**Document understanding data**
>>>

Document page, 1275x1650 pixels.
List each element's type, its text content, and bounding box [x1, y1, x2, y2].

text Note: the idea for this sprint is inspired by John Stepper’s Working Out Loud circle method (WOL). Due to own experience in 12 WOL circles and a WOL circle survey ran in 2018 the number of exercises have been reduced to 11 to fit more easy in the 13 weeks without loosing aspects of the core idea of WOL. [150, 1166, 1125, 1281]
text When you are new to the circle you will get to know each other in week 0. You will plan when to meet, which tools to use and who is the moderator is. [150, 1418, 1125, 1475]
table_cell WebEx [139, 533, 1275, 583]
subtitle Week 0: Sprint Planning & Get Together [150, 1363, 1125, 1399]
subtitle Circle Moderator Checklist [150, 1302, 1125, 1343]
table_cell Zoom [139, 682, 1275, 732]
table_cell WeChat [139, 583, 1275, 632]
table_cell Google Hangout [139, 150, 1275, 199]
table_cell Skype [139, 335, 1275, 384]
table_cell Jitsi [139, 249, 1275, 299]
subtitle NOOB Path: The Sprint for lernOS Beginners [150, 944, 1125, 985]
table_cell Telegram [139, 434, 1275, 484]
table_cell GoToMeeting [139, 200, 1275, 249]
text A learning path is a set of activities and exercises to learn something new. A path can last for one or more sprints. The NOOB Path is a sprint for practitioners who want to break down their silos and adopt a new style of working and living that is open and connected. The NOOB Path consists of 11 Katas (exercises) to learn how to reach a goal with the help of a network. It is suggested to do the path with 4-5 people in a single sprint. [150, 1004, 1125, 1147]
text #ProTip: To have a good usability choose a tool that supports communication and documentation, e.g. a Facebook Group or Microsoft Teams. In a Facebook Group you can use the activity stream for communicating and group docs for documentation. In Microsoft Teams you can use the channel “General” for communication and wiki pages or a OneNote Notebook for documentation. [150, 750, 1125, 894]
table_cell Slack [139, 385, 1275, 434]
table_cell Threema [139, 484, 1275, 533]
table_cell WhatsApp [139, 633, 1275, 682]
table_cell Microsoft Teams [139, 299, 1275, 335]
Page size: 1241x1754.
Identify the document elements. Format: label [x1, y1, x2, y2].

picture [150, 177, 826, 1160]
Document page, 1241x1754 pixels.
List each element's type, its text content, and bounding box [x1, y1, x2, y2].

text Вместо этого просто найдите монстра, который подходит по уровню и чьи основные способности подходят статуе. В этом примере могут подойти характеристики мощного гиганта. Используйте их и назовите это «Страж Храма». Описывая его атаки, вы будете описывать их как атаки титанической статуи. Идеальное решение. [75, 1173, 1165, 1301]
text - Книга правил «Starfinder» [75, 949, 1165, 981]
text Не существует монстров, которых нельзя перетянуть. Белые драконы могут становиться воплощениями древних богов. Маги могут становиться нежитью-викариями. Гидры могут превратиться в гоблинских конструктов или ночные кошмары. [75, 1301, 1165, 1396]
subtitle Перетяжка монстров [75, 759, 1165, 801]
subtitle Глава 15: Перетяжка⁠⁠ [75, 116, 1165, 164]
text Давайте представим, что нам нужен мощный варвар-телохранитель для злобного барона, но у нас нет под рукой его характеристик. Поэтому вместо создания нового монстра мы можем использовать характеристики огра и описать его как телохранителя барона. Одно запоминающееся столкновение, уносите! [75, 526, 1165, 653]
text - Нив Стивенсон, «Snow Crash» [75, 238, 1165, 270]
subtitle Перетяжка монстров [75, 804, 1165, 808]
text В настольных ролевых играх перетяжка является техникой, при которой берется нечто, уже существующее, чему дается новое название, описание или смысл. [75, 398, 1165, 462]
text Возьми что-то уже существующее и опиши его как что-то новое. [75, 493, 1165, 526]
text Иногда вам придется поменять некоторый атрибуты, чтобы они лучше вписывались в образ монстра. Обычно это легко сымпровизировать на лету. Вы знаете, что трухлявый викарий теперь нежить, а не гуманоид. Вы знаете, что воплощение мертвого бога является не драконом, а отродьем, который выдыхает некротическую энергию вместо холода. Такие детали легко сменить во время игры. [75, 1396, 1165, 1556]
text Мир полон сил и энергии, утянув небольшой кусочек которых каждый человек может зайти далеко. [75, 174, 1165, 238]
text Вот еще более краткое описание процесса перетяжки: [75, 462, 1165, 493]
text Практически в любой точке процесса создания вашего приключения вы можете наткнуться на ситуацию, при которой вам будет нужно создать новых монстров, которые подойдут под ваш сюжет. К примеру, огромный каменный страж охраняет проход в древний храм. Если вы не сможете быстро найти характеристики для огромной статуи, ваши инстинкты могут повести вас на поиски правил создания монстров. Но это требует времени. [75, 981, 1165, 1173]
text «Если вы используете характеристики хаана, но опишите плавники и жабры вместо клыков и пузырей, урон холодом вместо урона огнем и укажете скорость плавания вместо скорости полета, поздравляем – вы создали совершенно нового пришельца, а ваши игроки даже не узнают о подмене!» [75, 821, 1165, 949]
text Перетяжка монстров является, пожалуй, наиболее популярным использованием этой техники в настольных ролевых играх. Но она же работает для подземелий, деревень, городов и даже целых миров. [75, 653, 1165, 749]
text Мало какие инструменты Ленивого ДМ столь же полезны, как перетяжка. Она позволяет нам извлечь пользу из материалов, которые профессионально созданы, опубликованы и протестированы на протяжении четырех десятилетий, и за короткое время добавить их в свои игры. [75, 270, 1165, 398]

<<<

Using the entries shown above, reproduce verbatim the lines from the line bearing "Identify the document" to the line bearing "Document page, 1241x1754 pixels.", inclusive.

**TASK SOLUTION**
Identify the document elements. Format: label [x1, y1, x2, y2].

picture [150, 177, 826, 1160]
Document page, 1241x1754 pixels.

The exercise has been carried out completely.